What you will do:
1. Could you reproduce, word for word, the part of the non-graceful node shutdown page that opens with the words containing "The node may" and closes with "of service."?
2. According to the non-graceful node shutdown page, until what point must administrators leave the out-of-service taint on a node?

# Non graceful node shutdown

In Kubernetes, when a node becomes dysfunctional or is intentionally drained,
taints `node.kubernetes.io/out-of-service` may be applied to mark the node
as unavailable _refer [k8s doc](https://kubernetes.io/docs/concepts/cluster-administration/node-shutdown/#non-graceful-node-shutdown)_.
This results in the forceful deletion of pods scheduled on the node and the
cleanup of associated VolumeAttachment objects. However, this forceful cleanup
sequence bypasses key CSI lifecycle calls most notably, the
`NodeUnpublishVolume` and `NodeUnstageVolume` entry points are not invoked
prior to `ControllerUnpublishVolume` call.

## Problem

When `ControllerUnpublishVolume` is called without the node first having
cleaned up the volume (via `NodeUnpublishVolume` and `NodeUnstageVolume`),
the CSI driver has no opportunity to revoke the node's access to the volume.
The node may still hold active mounts, open file handles, or client sessions.
This can lead to data corruption as applications may still be running on the
broken node with active client sessions, even though the node is marked as out
of service.

## Important Note

> ⚠️ **WARNING**: When a node becomes out of service, its mounts and device
> mappings will persist until the node undergoes a complete power lifecycle
> (includes shutdown and startup). To prevent data inconsistency or corruption,
> administrators **MUST NOT** remove the `node.kubernetes.io/out-of-service`
> taint until the node has successfully completed a full power cycle. Removing
> the taint prematurely may leave stale device states, active client sessions,
> or lingering mounts, which can lead to serious data integrity issues.

Dataset extract:
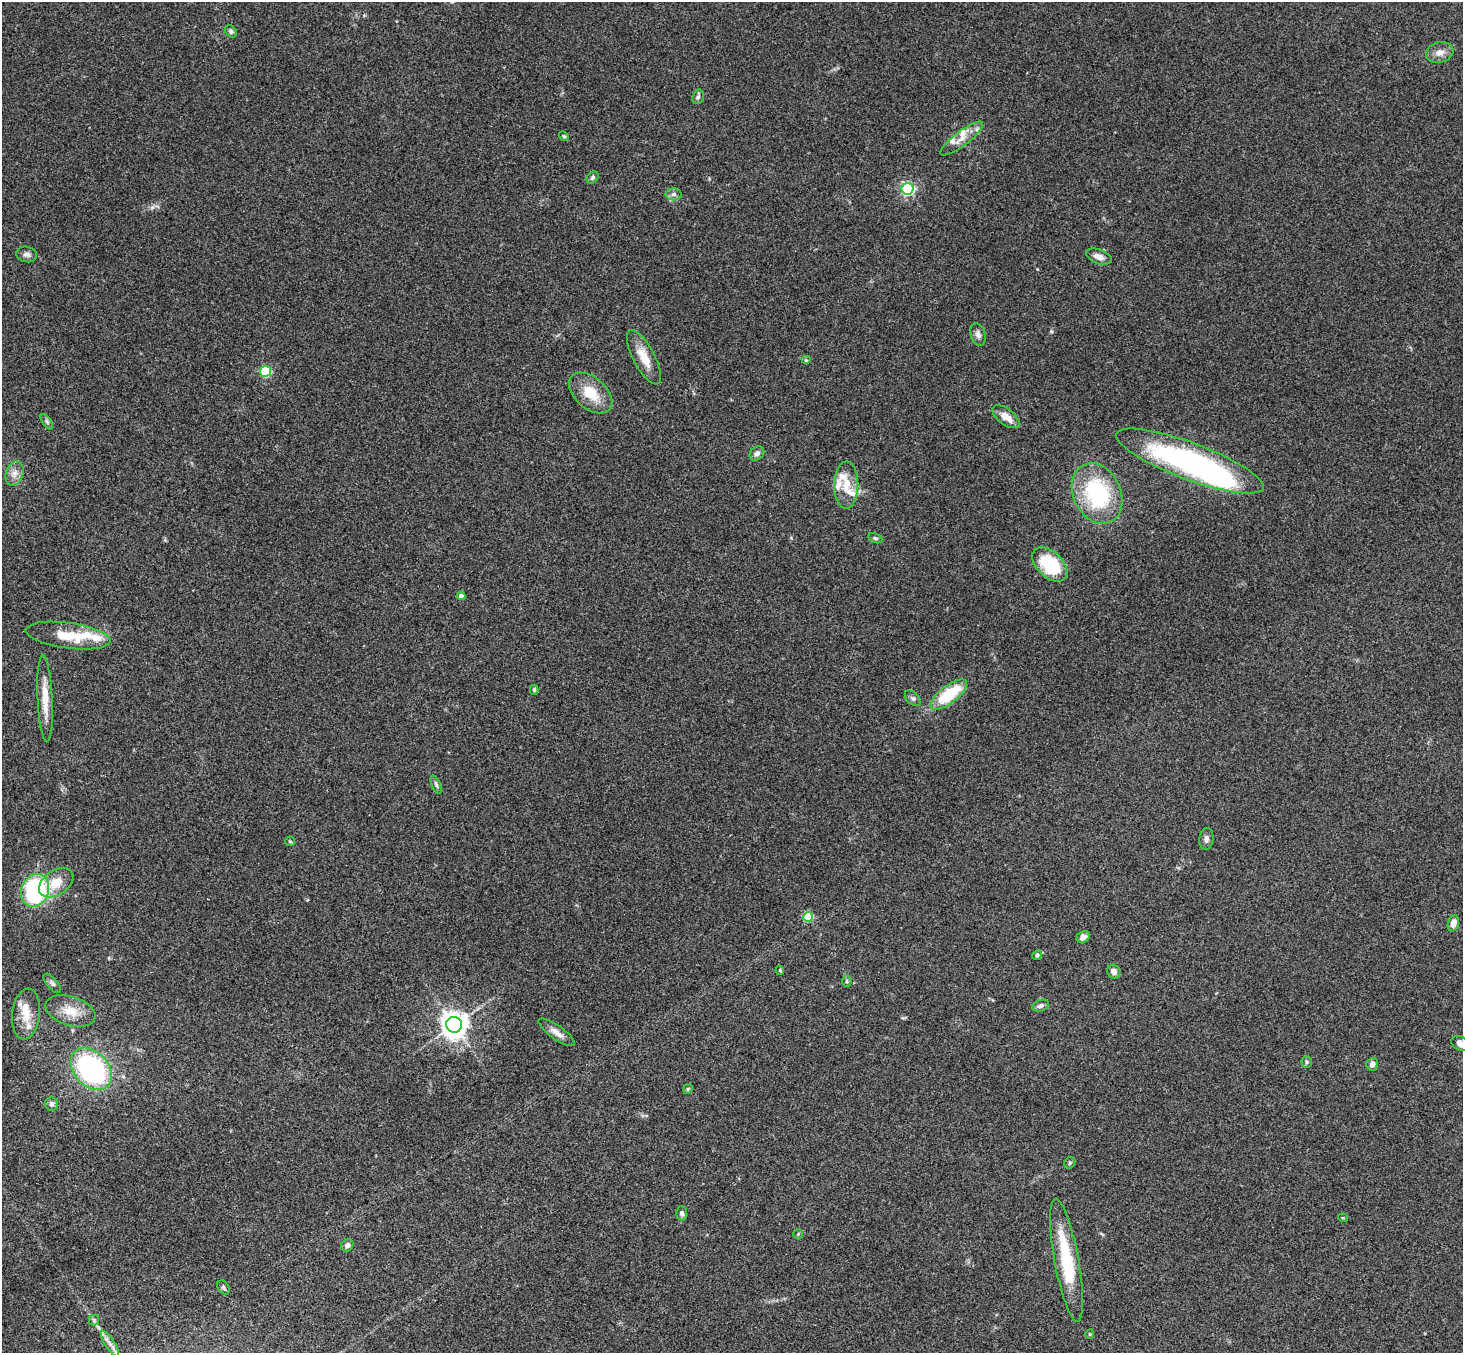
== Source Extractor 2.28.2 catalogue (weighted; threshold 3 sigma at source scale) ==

Answers:
1.
The node may still hold active mounts, open file handles, or client sessions.
This can lead to data corruption as applications may still be running on the
broken node with active client sessions, even though the node is marked as out
of service.

2. Until the node has successfully completed a full power cycle.